Sweden's Central Bank Expected to Cut Policy Rate by 0.25% on August 20, Analysts Predict Further Cuts Before Year-End
In a recent poll of analysts by Multibagger, all 16 experts anticipate a 0.25% cut in Sweden's policy rate on August 20, with expectations for the rate to end the year at 3.00% and potentially fall even lower in early 2025. Adrian Prettejohn, Europe Economist at Capital Economics, stated that weaker-than-expected inflation and activity data may prompt the central bank to make the initial cut from 3.75% to 3.50%, with indications of additional cuts totaling at least 50 basis points later in the year.
Following the first rate cut in eight years in May, the central bank held the rate steady at 3.75% in June but hinted at the possibility of up to three more cuts by year-end due to diminished price pressures. Headline inflation has been gradually decreasing from its peak of over 10% in 2022, falling below the central bank's 2% target for the past two months. The economy has also shown signs of slowing, with various sectors experiencing weakness in the second quarter.
While concerns about the impact of rapid rate cuts on the crown and inflation have somewhat subsided, some analysts still foresee the potential for quicker cuts in Sweden this year. Nordea economist Torbjorn Isaksson predicts a total of four rate cuts by the end of the year, leading to a policy rate of 2.75%, with the possibility of an additional cut early next year.
However, with inflation persisting in the euro zone and the European Central Bank expected to cut rates only twice more this year, Swedish rate setters may proceed cautiously. Meanwhile, Norway's central bank opted to maintain its key rate on August 15, citing the need for a tight stance to combat inflation.

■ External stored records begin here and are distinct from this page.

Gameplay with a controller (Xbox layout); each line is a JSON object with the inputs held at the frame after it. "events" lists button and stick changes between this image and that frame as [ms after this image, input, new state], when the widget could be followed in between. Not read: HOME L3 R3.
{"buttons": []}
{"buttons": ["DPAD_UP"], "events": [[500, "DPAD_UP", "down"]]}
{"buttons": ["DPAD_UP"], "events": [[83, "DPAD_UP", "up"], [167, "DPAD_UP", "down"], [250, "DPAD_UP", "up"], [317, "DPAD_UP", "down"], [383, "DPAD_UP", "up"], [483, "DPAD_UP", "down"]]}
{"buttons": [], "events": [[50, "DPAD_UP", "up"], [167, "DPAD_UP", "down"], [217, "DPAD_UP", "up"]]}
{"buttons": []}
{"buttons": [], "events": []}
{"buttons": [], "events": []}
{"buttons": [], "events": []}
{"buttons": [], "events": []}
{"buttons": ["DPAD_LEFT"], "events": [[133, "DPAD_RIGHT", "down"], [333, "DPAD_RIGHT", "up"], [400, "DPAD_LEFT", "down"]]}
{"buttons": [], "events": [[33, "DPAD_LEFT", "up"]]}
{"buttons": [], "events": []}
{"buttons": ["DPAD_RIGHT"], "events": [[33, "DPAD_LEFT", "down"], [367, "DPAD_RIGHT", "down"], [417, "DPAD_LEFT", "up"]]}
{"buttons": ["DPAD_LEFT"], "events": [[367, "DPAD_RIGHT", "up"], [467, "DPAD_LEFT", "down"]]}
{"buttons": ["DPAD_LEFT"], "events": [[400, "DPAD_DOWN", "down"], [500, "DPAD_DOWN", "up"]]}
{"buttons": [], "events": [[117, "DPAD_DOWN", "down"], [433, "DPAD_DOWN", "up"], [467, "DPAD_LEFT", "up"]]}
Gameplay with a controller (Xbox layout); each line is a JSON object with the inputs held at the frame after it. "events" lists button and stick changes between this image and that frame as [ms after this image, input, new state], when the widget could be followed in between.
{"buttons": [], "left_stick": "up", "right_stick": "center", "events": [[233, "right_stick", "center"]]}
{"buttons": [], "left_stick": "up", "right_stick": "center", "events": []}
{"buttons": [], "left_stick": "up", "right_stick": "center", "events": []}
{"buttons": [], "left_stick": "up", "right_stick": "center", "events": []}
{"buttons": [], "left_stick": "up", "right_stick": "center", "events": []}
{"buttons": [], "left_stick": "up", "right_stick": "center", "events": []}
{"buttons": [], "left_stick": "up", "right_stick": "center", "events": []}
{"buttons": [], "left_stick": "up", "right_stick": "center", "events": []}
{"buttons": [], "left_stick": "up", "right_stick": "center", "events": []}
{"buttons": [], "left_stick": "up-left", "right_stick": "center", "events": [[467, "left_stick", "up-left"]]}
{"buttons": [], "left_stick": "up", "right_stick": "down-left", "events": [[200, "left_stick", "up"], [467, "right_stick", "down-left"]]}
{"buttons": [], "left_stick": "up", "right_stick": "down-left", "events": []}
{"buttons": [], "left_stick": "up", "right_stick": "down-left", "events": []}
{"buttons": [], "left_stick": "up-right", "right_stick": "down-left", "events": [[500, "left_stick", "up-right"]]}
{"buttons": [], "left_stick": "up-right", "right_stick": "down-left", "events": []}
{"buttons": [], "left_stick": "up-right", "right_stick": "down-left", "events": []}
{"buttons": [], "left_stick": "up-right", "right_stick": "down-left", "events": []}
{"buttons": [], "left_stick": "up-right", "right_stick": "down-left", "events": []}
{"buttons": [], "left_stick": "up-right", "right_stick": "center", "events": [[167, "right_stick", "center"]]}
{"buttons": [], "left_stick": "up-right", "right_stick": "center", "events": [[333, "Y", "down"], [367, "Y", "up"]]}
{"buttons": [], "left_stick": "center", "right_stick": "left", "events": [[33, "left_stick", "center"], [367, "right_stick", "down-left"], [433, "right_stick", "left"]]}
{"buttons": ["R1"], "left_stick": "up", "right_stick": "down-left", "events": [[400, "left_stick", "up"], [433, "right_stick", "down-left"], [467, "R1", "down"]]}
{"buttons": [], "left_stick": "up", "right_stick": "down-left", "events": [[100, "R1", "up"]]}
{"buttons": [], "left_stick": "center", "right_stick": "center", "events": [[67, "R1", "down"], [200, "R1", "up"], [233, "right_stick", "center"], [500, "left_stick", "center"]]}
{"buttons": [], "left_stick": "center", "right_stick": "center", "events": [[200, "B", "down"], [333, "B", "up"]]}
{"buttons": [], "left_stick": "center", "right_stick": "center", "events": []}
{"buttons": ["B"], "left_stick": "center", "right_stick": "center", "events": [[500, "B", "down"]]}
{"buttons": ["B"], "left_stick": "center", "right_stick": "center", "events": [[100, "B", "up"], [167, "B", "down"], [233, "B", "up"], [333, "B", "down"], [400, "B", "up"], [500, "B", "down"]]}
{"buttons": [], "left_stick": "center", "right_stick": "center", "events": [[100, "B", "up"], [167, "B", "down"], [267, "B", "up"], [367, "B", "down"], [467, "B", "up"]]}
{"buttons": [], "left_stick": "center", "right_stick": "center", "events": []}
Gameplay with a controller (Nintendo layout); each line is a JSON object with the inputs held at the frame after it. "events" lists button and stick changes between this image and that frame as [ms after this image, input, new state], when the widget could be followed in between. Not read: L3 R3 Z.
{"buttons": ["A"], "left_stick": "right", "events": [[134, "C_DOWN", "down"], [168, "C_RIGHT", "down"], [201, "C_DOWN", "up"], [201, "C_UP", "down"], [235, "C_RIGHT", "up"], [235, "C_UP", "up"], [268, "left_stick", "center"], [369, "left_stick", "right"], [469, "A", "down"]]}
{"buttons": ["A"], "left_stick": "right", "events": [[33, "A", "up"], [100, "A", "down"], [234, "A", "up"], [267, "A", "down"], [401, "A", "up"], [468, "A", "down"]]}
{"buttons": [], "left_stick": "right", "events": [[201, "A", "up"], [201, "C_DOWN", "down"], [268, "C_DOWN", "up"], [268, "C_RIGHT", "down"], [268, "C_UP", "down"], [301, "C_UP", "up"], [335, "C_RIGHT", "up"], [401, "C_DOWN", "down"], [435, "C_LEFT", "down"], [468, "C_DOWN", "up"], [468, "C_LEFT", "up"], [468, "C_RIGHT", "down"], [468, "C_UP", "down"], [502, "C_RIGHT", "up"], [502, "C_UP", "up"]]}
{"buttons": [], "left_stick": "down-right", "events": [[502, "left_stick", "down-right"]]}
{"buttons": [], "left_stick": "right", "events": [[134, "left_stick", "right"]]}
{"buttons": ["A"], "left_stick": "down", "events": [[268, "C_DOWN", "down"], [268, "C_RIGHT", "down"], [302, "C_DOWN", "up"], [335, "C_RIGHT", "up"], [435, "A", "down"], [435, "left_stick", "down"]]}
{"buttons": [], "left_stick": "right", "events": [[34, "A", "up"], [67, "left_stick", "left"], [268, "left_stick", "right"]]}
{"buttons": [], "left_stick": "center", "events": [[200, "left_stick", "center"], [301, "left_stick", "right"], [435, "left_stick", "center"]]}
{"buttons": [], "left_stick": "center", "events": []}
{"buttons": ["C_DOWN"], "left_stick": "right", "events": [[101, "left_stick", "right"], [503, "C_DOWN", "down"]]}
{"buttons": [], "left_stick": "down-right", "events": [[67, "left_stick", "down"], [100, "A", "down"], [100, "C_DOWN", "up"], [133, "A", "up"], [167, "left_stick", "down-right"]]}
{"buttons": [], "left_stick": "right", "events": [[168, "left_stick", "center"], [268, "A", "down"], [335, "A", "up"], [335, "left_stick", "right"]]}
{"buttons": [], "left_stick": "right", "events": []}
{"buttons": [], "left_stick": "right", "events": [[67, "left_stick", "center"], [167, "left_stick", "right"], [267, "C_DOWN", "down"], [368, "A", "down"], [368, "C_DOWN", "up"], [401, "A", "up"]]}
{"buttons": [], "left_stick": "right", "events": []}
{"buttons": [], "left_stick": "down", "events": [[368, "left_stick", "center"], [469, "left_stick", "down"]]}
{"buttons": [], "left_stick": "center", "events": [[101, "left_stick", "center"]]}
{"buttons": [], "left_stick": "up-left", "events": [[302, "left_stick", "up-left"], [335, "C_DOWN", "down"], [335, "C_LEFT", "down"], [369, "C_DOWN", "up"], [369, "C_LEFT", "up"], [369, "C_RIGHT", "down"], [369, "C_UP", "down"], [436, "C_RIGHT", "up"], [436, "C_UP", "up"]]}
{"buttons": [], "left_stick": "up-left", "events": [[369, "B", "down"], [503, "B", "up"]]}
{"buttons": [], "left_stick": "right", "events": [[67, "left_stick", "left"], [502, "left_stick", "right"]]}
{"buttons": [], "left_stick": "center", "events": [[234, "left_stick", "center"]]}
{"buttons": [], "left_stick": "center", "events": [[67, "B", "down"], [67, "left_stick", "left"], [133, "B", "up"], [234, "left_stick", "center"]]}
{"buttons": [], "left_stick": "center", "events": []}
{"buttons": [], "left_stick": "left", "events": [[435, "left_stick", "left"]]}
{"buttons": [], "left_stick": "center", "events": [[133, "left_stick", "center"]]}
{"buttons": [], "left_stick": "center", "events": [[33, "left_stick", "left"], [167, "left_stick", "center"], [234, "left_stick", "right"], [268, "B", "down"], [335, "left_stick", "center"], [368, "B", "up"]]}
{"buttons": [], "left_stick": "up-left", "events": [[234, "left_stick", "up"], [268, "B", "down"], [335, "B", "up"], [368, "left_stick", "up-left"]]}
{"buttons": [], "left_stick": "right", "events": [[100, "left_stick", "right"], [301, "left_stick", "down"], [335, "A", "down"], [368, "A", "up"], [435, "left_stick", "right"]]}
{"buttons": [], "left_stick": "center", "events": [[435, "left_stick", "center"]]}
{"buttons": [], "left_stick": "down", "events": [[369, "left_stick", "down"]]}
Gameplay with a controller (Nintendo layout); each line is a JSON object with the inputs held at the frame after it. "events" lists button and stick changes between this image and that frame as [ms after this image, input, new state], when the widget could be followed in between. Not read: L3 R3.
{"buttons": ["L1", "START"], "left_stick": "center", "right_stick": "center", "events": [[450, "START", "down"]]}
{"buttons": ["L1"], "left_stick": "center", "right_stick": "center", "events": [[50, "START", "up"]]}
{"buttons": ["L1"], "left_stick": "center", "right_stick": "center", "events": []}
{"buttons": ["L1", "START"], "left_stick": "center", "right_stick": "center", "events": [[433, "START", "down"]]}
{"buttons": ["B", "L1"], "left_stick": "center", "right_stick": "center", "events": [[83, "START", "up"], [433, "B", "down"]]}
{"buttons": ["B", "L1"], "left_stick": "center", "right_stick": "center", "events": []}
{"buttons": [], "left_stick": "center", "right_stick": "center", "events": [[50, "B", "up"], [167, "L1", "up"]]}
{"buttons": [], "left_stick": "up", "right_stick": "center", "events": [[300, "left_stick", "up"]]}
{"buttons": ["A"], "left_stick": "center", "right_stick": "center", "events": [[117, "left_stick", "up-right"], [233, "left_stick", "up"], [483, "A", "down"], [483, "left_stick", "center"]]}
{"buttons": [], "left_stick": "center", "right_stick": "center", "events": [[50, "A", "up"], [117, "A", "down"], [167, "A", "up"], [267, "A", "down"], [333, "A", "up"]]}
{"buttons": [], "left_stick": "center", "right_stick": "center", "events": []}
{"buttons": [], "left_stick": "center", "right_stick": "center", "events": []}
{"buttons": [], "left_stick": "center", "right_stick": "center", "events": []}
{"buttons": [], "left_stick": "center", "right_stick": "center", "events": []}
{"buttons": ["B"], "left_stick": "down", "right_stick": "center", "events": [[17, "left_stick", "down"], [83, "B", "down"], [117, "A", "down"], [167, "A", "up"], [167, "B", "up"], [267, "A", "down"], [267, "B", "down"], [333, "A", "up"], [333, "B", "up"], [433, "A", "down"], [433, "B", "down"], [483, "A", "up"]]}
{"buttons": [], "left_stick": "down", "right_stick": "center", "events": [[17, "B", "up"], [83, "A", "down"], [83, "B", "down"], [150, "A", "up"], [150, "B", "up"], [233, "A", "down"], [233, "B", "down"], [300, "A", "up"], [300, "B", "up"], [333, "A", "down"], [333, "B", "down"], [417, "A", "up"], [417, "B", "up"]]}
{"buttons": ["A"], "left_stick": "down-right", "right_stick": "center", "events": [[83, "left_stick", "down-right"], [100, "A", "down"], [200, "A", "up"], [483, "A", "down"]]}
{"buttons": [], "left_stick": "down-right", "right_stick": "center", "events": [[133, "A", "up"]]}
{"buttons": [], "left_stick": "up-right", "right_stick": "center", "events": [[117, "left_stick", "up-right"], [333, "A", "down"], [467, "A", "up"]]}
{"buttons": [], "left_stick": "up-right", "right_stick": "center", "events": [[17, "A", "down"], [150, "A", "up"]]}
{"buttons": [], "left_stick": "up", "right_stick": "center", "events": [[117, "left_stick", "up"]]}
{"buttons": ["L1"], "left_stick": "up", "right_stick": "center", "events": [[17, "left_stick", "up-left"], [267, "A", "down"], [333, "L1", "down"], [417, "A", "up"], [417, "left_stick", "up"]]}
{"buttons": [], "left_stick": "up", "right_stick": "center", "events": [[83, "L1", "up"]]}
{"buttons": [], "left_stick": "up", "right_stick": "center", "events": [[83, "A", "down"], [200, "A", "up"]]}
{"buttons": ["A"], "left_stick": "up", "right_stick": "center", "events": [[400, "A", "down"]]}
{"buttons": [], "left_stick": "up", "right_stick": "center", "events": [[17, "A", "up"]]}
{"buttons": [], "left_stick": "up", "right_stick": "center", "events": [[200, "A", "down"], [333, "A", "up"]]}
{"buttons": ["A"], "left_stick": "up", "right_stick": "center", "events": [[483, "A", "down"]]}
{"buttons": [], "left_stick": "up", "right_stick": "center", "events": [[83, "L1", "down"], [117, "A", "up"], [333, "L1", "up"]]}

The Riksbank has three more rate-setting meetings scheduled for this year after August 20, with the next meetings in September, November, and December. The policy decision will be announced at 0730 GMT.
In conclusion, the anticipated rate cuts by Sweden's central bank could have significant implications for the country's economy and financial markets. Investors should stay informed about these developments as they may impact various sectors and influence investment decisions.